The grandmother compares The Misfit to Jesus Christ; at this The Misfit offers up his unique take on Christ’s legacy, in effect saying that Jesus’ raising of the dead basically throw, to which the criminal asserts that Jesus’ raising the dead knocked everything out of balance. The grandmother counters this argument by saying that perhaps Christ never did raise the dead. The Misft expresses his wish to have been there to see for himself. He claims that he wouldn’ thave turned out the way he did if only he’d seen actual undeniable proof of Christ’s existence.
And this is the point where the whole them of this elegantly simple, yet often frustratingly ambiguous story kicks in. The grandmother looks up into the face of The Misfit, her own face beatific with Christian love. Her reaches out to lay upon the cheek of The Misfit as she calls him one of her own children. The Misfit instantly recoils from her touch, almost as if she is the serpent in Eden about to strike, and he sends three fatal bullets into her body. On the way back to their car one of the other men observes that the grandmother talked too much, to which The Misfit replies if only someone had always been holding a gun to her, she would have been a good woman.

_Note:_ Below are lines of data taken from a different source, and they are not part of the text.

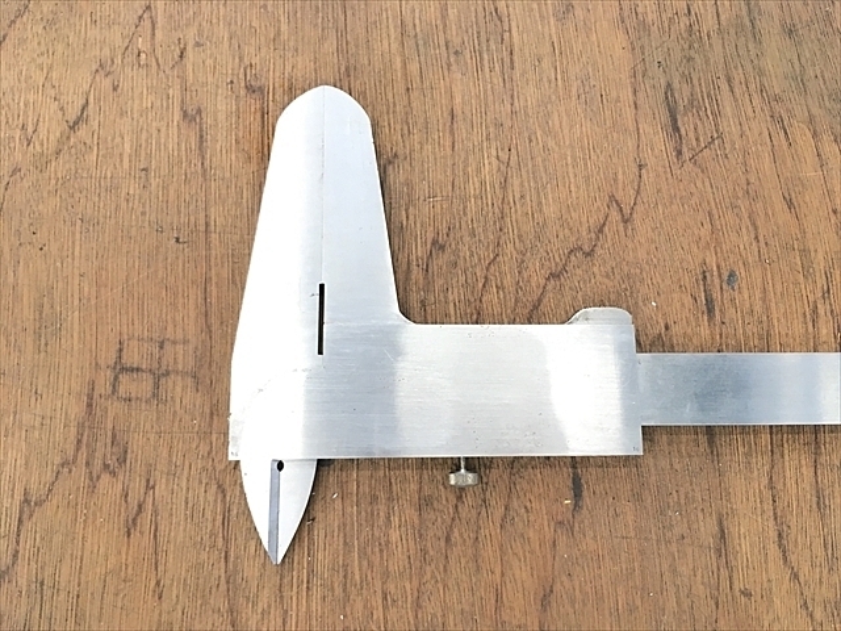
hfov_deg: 61.7
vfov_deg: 48.2
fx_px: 705
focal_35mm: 29
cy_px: 316
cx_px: 420
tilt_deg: -79.6
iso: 64
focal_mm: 4.15
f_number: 2.2
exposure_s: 1/30
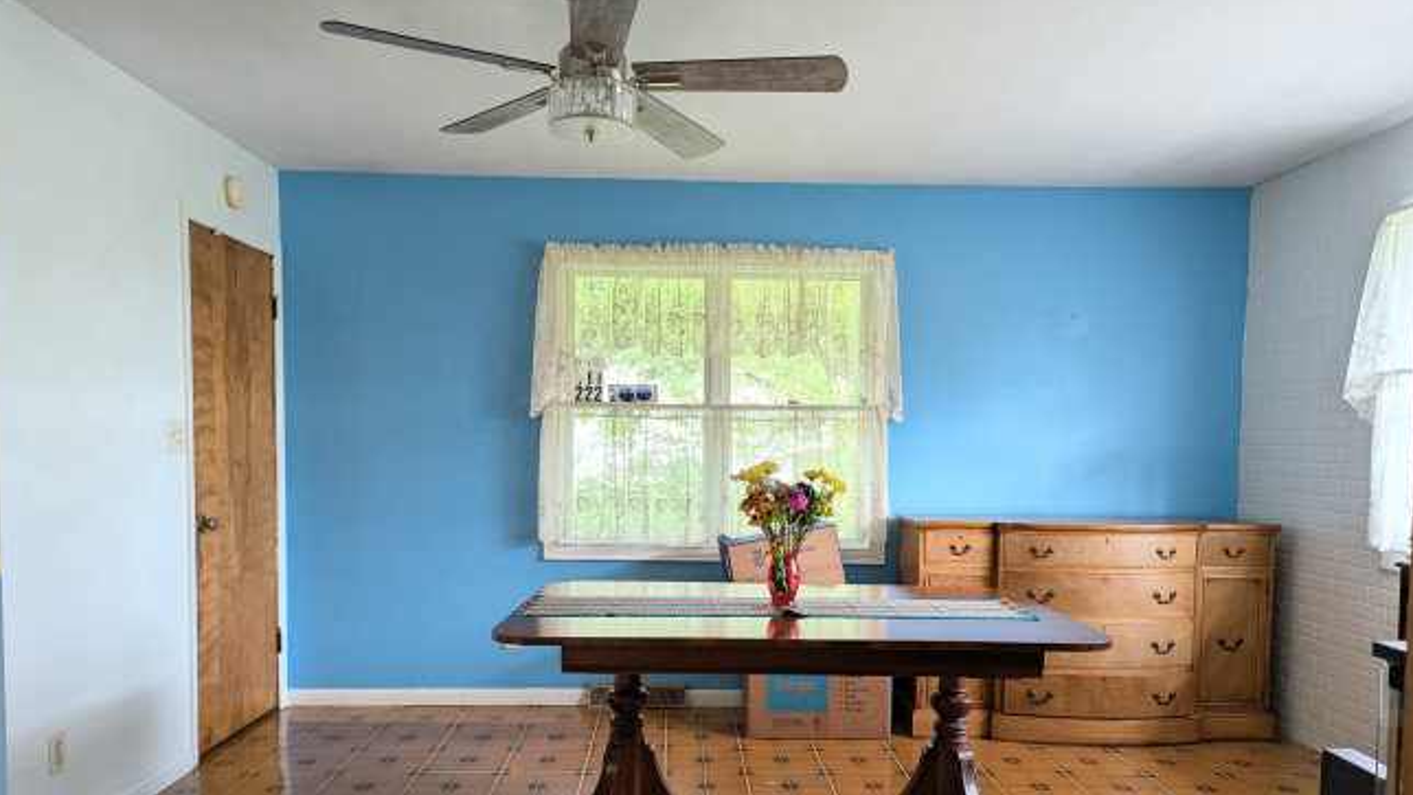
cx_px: 711
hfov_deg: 69.9
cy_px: 503
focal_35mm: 27
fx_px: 1011
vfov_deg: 42.5
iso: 45
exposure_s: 1/23.9
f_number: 1.85
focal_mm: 6.81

Like so many other O’Connor’s stories, A Good Man is Hard to Find has a downbeat ending; indeed, it is not just downbeat, but even ambiguous. Yes, the whole family is dead, and there’s certainly little that is open-ended about that aspect, but remember that The Misift does get away with it. He literally gets away with mass murder. And yet there seems to something left to told; not something as simplistic as what eventually happens to The Misfit. We all know he’ll die young and violently. But there is something thematically that still needs to be told. The final image we get of the grandmother is of her lying dead in a ditch, a smile on her face. There is so much going on in the final few paragraphs of this relatively short tale that it probably comes as no surprise that most serious academic critiques of this O’Conner masterpiece run at least twice as long as the story itself. A Good Man is Hard to Find is shockingly short considering its status in American literature; a straightforward linear narrative that is told in plain, easily accessible language, but that is nonethless as complex as any of the far more intricate short stories of Joyce or Faulkner.